━━ Record excerpts
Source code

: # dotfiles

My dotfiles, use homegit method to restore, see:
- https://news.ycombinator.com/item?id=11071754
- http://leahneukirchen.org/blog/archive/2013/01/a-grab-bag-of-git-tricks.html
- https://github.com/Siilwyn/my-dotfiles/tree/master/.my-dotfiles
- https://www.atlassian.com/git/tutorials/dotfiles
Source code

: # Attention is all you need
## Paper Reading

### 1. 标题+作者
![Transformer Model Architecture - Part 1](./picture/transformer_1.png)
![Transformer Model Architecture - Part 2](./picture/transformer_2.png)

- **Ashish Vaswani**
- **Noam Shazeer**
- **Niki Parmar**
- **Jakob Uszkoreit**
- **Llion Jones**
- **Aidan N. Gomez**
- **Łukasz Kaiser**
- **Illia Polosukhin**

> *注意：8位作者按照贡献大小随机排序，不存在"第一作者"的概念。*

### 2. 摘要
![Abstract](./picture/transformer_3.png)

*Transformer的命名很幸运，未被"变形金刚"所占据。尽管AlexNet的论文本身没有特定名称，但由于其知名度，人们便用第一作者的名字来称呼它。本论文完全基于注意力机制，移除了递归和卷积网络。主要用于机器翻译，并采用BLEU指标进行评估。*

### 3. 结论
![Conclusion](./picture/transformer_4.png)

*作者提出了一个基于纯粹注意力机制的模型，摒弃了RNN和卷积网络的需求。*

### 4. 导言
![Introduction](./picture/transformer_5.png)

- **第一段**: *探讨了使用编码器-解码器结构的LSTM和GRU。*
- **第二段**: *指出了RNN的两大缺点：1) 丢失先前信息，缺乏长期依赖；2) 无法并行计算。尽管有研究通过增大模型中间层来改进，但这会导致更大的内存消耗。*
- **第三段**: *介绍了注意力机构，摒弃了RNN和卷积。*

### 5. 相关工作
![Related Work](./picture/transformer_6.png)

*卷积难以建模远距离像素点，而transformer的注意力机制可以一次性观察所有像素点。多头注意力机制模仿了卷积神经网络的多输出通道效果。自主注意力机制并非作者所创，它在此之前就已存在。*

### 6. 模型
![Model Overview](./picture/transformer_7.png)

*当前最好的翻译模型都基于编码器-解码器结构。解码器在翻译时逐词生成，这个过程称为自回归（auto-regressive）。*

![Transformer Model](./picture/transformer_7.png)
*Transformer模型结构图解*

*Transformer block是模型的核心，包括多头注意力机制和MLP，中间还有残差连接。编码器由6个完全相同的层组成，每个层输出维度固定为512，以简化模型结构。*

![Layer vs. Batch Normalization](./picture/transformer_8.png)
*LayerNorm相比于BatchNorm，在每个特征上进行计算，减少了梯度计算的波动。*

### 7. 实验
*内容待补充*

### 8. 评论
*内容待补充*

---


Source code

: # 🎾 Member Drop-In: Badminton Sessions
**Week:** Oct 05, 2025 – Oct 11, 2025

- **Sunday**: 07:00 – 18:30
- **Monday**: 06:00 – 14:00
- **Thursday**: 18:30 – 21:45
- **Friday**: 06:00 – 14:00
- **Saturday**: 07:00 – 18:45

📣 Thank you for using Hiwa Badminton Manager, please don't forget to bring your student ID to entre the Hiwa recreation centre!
━━━━
Activity: Every entry in the data should be returned exactly.

Answer to the exercise:
Source code

: # dotfiles

My dotfiles, use homegit method to restore, see:
- https://news.ycombinator.com/item?id=11071754
- http://leahneukirchen.org/blog/archive/2013/01/a-grab-bag-of-git-tricks.html
- https://github.com/Siilwyn/my-dotfiles/tree/master/.my-dotfiles
- https://www.atlassian.com/git/tutorials/dotfiles
Source code

: # Attention is all you need
## Paper Reading

### 1. 标题+作者
![Transformer Model Architecture - Part 1](./picture/transformer_1.png)
![Transformer Model Architecture - Part 2](./picture/transformer_2.png)

- **Ashish Vaswani**
- **Noam Shazeer**
- **Niki Parmar**
- **Jakob Uszkoreit**
- **Llion Jones**
- **Aidan N. Gomez**
- **Łukasz Kaiser**
- **Illia Polosukhin**

> *注意：8位作者按照贡献大小随机排序，不存在"第一作者"的概念。*

### 2. 摘要
![Abstract](./picture/transformer_3.png)

*Transformer的命名很幸运，未被"变形金刚"所占据。尽管AlexNet的论文本身没有特定名称，但由于其知名度，人们便用第一作者的名字来称呼它。本论文完全基于注意力机制，移除了递归和卷积网络。主要用于机器翻译，并采用BLEU指标进行评估。*

### 3. 结论
![Conclusion](./picture/transformer_4.png)

*作者提出了一个基于纯粹注意力机制的模型，摒弃了RNN和卷积网络的需求。*

### 4. 导言
![Introduction](./picture/transformer_5.png)

- **第一段**: *探讨了使用编码器-解码器结构的LSTM和GRU。*
- **第二段**: *指出了RNN的两大缺点：1) 丢失先前信息，缺乏长期依赖；2) 无法并行计算。尽管有研究通过增大模型中间层来改进，但这会导致更大的内存消耗。*
- **第三段**: *介绍了注意力机构，摒弃了RNN和卷积。*

### 5. 相关工作
![Related Work](./picture/transformer_6.png)

*卷积难以建模远距离像素点，而transformer的注意力机制可以一次性观察所有像素点。多头注意力机制模仿了卷积神经网络的多输出通道效果。自主注意力机制并非作者所创，它在此之前就已存在。*

### 6. 模型
![Model Overview](./picture/transformer_7.png)

*当前最好的翻译模型都基于编码器-解码器结构。解码器在翻译时逐词生成，这个过程称为自回归（auto-regressive）。*

![Transformer Model](./picture/transformer_7.png)
*Transformer模型结构图解*

*Transformer block是模型的核心，包括多头注意力机制和MLP，中间还有残差连接。编码器由6个完全相同的层组成，每个层输出维度固定为512，以简化模型结构。*

![Layer vs. Batch Normalization](./picture/transformer_8.png)
*LayerNorm相比于BatchNorm，在每个特征上进行计算，减少了梯度计算的波动。*

### 7. 实验
*内容待补充*

### 8. 评论
*内容待补充*

---


Source code

: # 🎾 Member Drop-In: Badminton Sessions
**Week:** Oct 05, 2025 – Oct 11, 2025

- **Sunday**: 07:00 – 18:30
- **Monday**: 06:00 – 14:00
- **Thursday**: 18:30 – 21:45
- **Friday**: 06:00 – 14:00
- **Saturday**: 07:00 – 18:45

📣 Thank you for using Hiwa Badminton Manager, please don't forget to bring your student ID to entre the Hiwa recreation centre!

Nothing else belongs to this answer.